▶ **PROBLEM**
Pick every line from the data below that contains the string "listed" and copy it.

▶ **DATASET**
[Start of section]
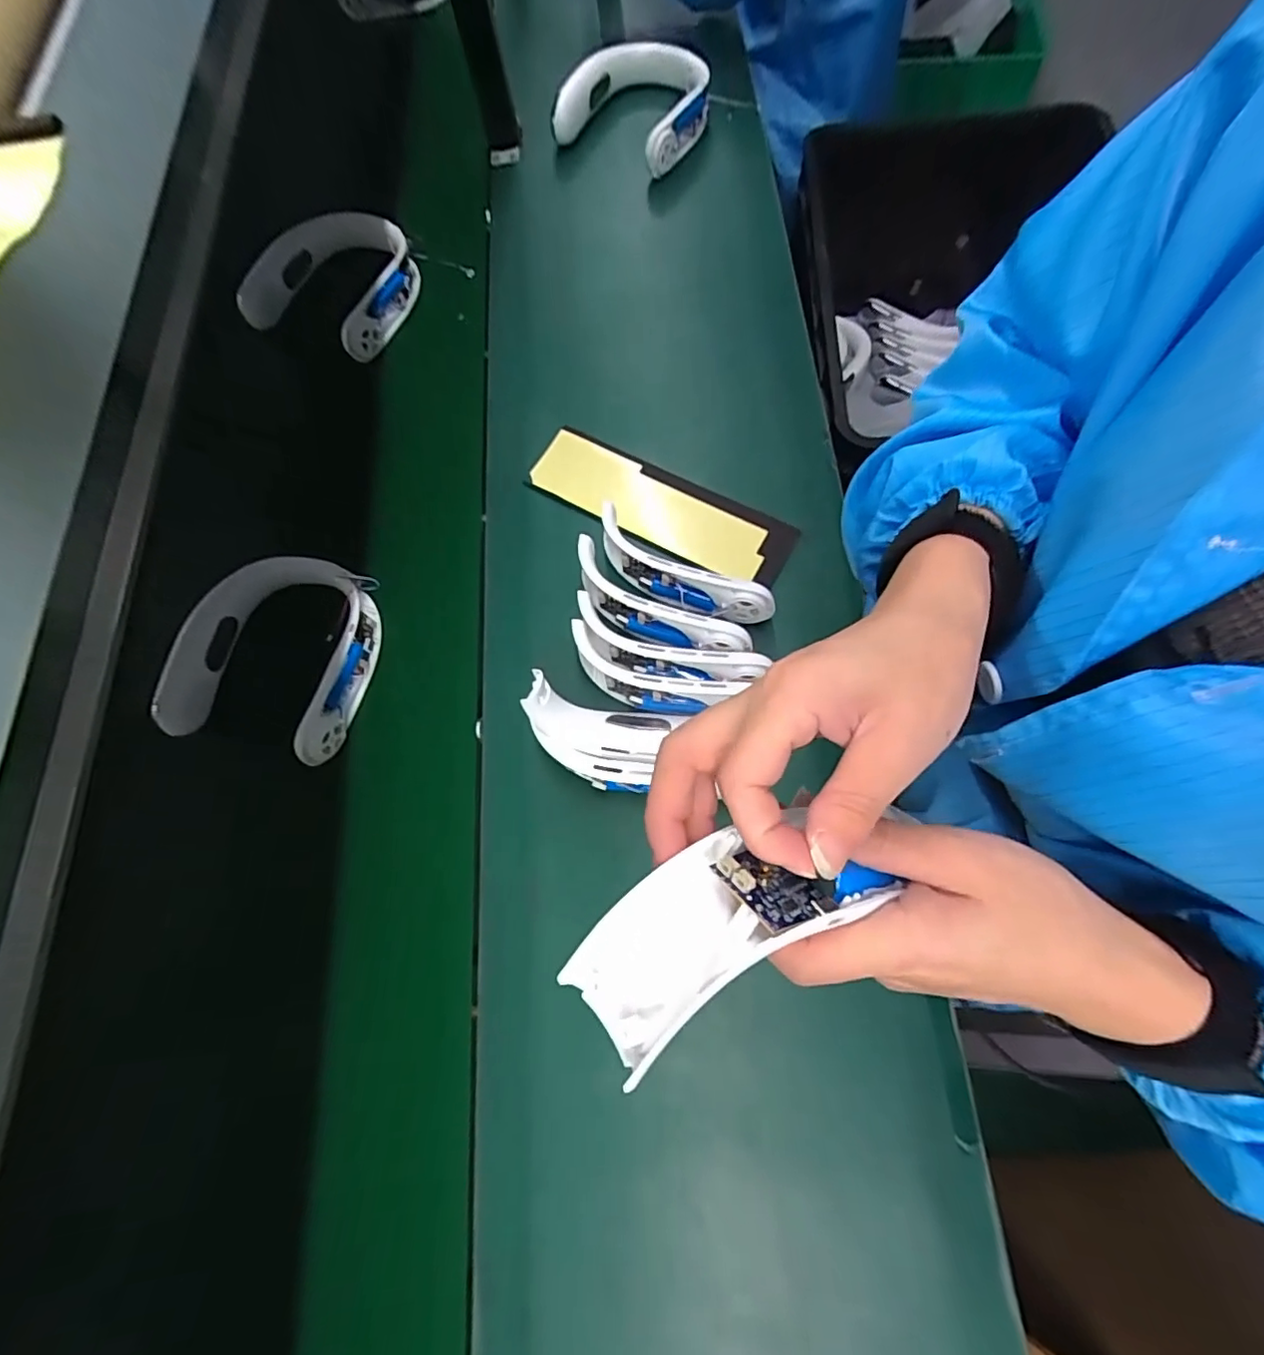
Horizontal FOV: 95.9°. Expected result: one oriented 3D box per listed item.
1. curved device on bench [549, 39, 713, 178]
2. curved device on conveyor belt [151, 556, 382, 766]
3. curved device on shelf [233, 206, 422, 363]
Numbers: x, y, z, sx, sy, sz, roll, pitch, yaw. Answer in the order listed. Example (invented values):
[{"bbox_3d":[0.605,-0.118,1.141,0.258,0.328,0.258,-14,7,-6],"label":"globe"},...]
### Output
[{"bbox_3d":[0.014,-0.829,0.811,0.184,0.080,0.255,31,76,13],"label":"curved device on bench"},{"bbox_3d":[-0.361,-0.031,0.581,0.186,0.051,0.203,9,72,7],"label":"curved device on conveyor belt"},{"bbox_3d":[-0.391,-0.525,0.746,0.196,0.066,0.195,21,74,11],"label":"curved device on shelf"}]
[End of section]
[Start of section]
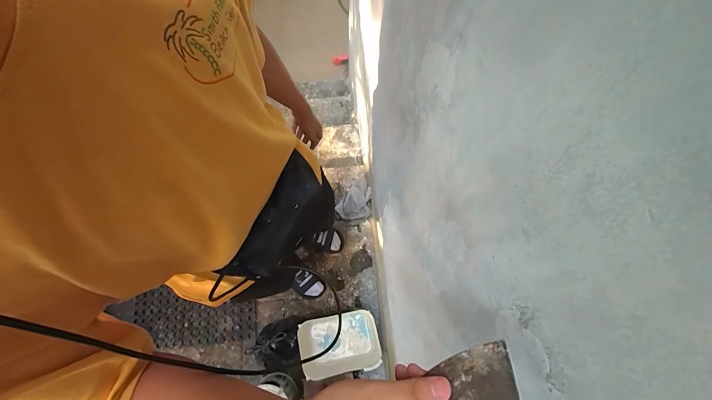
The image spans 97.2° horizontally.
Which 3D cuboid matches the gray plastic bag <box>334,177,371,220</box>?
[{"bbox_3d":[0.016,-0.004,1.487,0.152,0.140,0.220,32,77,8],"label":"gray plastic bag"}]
[End of section]
▶ **RESULT OF THIS EXERCISE**
Horizontal FOV: 95.9°. Expected result: one oriented 3D box per listed item.
Numbers: x, y, z, sx, sy, sz, roll, pitch, yaw. Answer in the order listed. Example (invented values):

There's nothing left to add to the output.